Avoiding common pitfalls

Stars should be excluded

As a general rule, any stars within a field should be masked out when using the photometric image-fitting method of the imphot module. This can be done using a region file, as described in the Regions section). The reasons for excluding stars are described below.

The image fitting procedure assumes that all differences between a MUSE image and an HST image, are due to their different PSFs, their different calibration errors and different pointing errors. Stars can break this assumption in two ways:

  1. Stars that have significant proper motions may appear to have moved between the HST and MUSE observations of a field. For example there were 11 years between the HST observations of the UDF and the start of the MUSE observations of the UDF. In that time, all of the stars in the UDF moved significantly. Estimated proper motions of these stars were reported in [1] by Pirkal et al (2005), and the ones seen in the MUSE UDF fields are listed below.

    RA (deg)

    Dec (deg)

    HST ID

    Field

    Flux [erg/Å/s/cm²]

    Type

    PM (mas/year)

    53.1630

    -27.7672

    9397

    UDF01

    12.3e-18

    QSO

    0.70 ± 1.47

    53.1580

    -27.7692

    9230

    UDF01

    21.0e-18

    Star

    10.26 ± 0.41

    53.1485

    -27.7702

    9212

    UDF04

    1.1e-18

    Star

    12.35 ± 0.54

    53.1583

    -27.7949

    3166

    UDF05

    49.0e-18

    Star

    8.84 ± 0.66

    53.1766

    -27.7997

    2150

    UDF06

    17.3e-18

    Star

    25.16 ± 0.45

    53.1323

    -27.7829

    5921

    UDF07

    56.3e-18

    Star

    3.27 ± 1.26

    The proper motions of these stars range from 3.3 to 25.2 mas/year. Over the 11 years that elapsed between the HST observations and the MUSE observations, this corresponded to an accumulated motion of 0.04 arcsec to 0.3 arcsec. These are significant distances compared to the MUSE pixel size of 0.2 arcsec, so these stars significantly degrade the image fitting procedure if they aren’t excluded.

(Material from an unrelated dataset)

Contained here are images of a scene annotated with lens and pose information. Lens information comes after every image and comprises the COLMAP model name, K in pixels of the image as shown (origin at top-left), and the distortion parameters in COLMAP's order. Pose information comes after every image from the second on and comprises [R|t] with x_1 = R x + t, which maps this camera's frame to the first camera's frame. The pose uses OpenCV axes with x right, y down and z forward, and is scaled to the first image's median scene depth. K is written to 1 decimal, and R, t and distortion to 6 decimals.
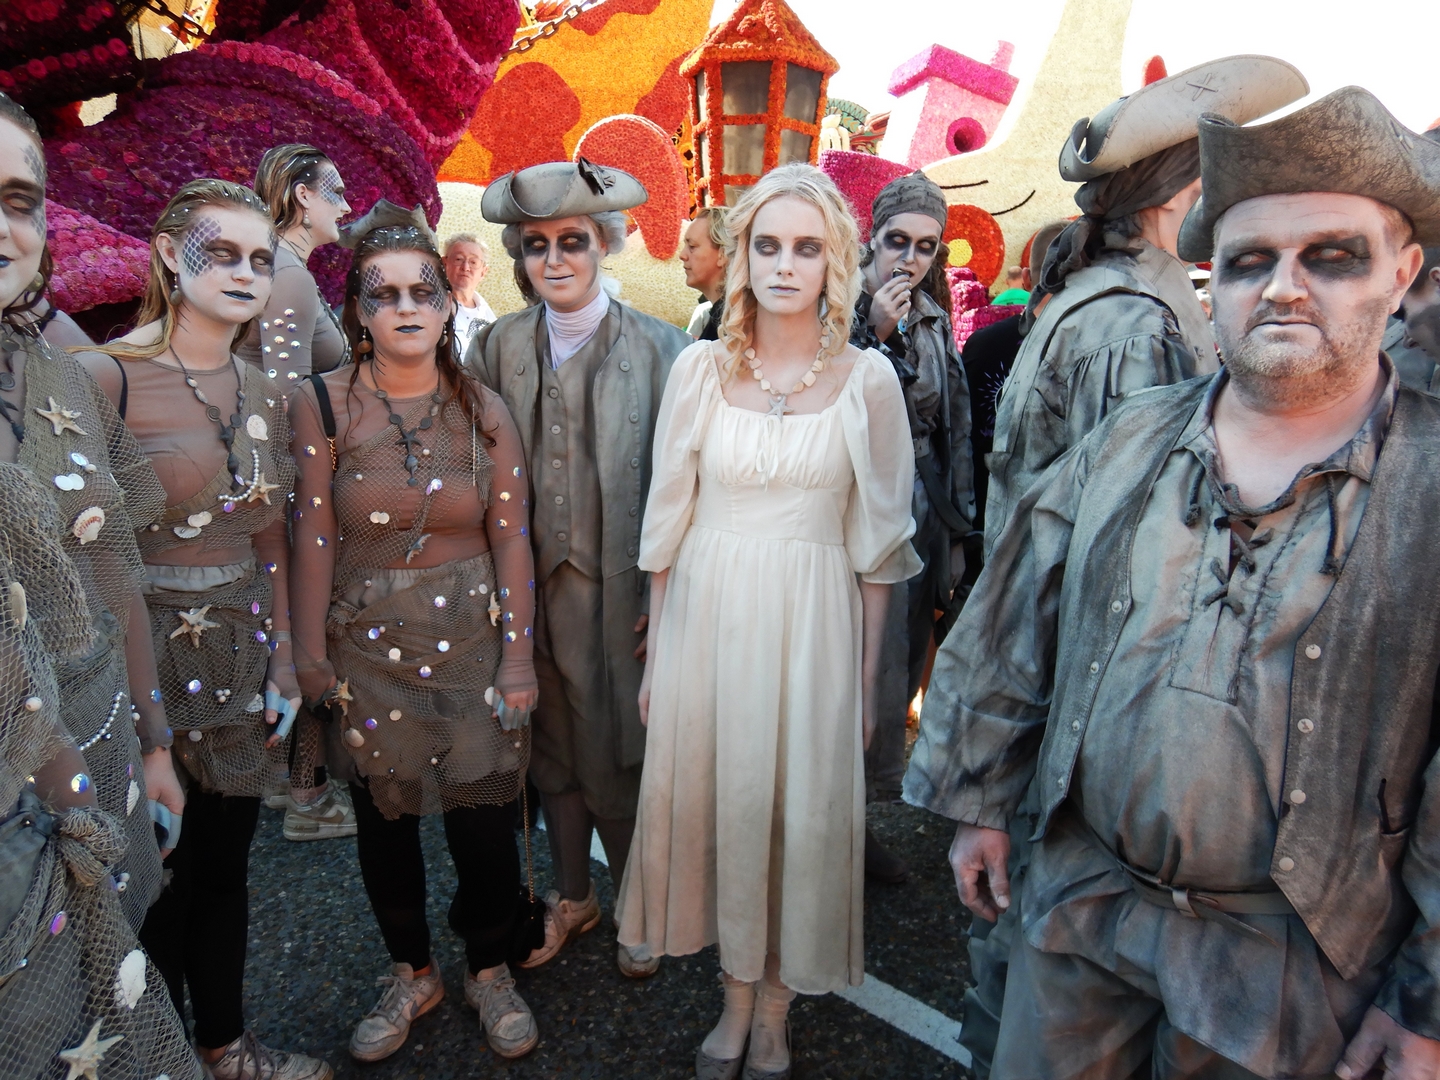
lens RADIAL K [[1010.3, 0, 717.7], [0, 1010.3, 538.9], [0, 0, 1]] dist [0.036317, 0.000585]
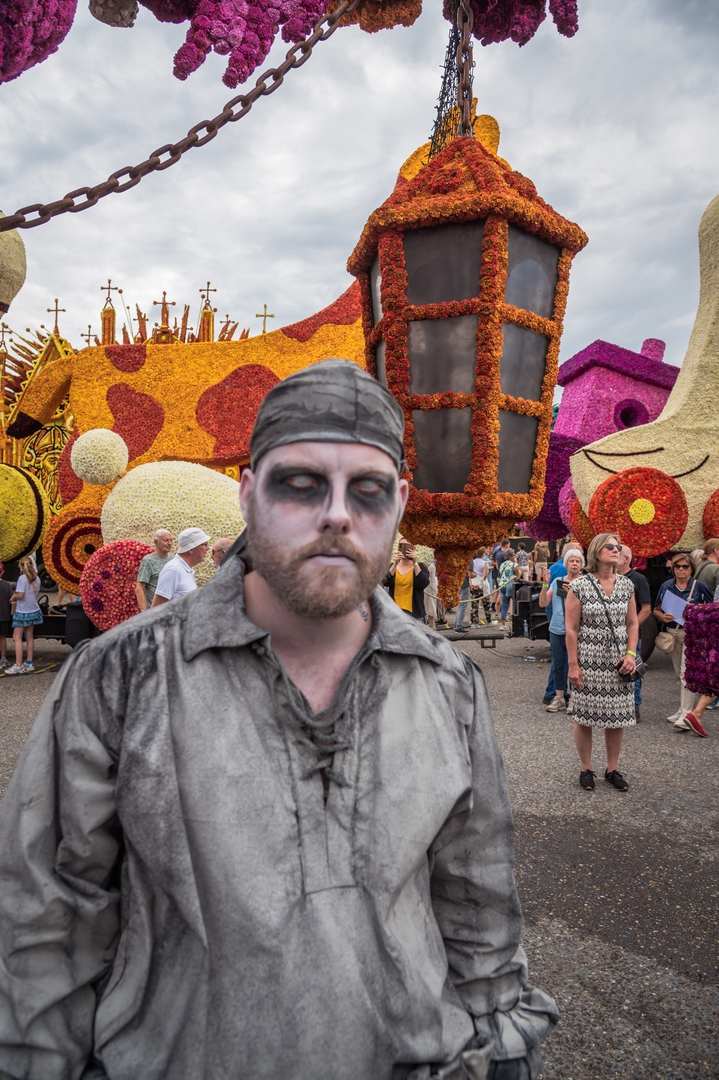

  2. Another problem is that the HST WFC suffered from a problem called CTE charge loss. Although this affected all sources in an image, it is was much worse for faint unresolved point sources against a dark background. In [2], Reiss (2003) determined that for faint stars against a background, as much of 10% of the flux of the source could be lost. This was before the deeper UDF observations, and for the UDF, with its darker backgrounds and sensitivity to fainter stars, the effect is worse. The photometric image-fitting technique reveals that the flux of stars in the HST UDF images typically need to be scaled by 10% to 20% more than other sources in the same images, to match the MUSE image. If stars are left in the fit, then this results in a poor fit, unless the fit is restricted to a small area centered on a single star.

QSOs should also be excluded

Bright QSOs (Quasi-Stellar-Objects) are point-sources that look similar to stars. Unlike most stars, they don’t have measurable proper motions, but their fluxes are often significantly variable on both short and long timescales. This, along with the CTE effect which was described above for stars, results in poor fits when any bright QSOs are included during the photometric image-fitting procedure.

If the photometric image fitting procedure is limited to a small region centered on a QSO, then this should yield a good fit, which can be used to estimate the pointing errors in the image. However the flux scale that it reports should not be used to scale the rest of the image. Beware that an estimate of the pointing error that is obtained from a single QSO, will be affected by any localized geometric distortions at the position of the QSO in the image. For this reason, it may be better to use a region file to mask out the QSO and perform a global image fit on the other sources in the image. This should yield an estimate of the pointing error that averages out localized distortions.

Exclude variable sources

For the reasons already discussed in the above sections, any sources with varying fluxes or positions should be excluded using ds9 region files, both when aligning images before summing, and when fitting for the PSF of an image. Weak variable sources may not have much affect on the fits, but it is easy to mask them out, so this is worth trying. The quickest way to find out if there are any problematic sources of this form, is to perform a photometry image-fit without specifying a region file, and request that the residual image be displayed, using the –display option of the fit_photometry script. Any problematic sources will then be visible in the residual image of the fit.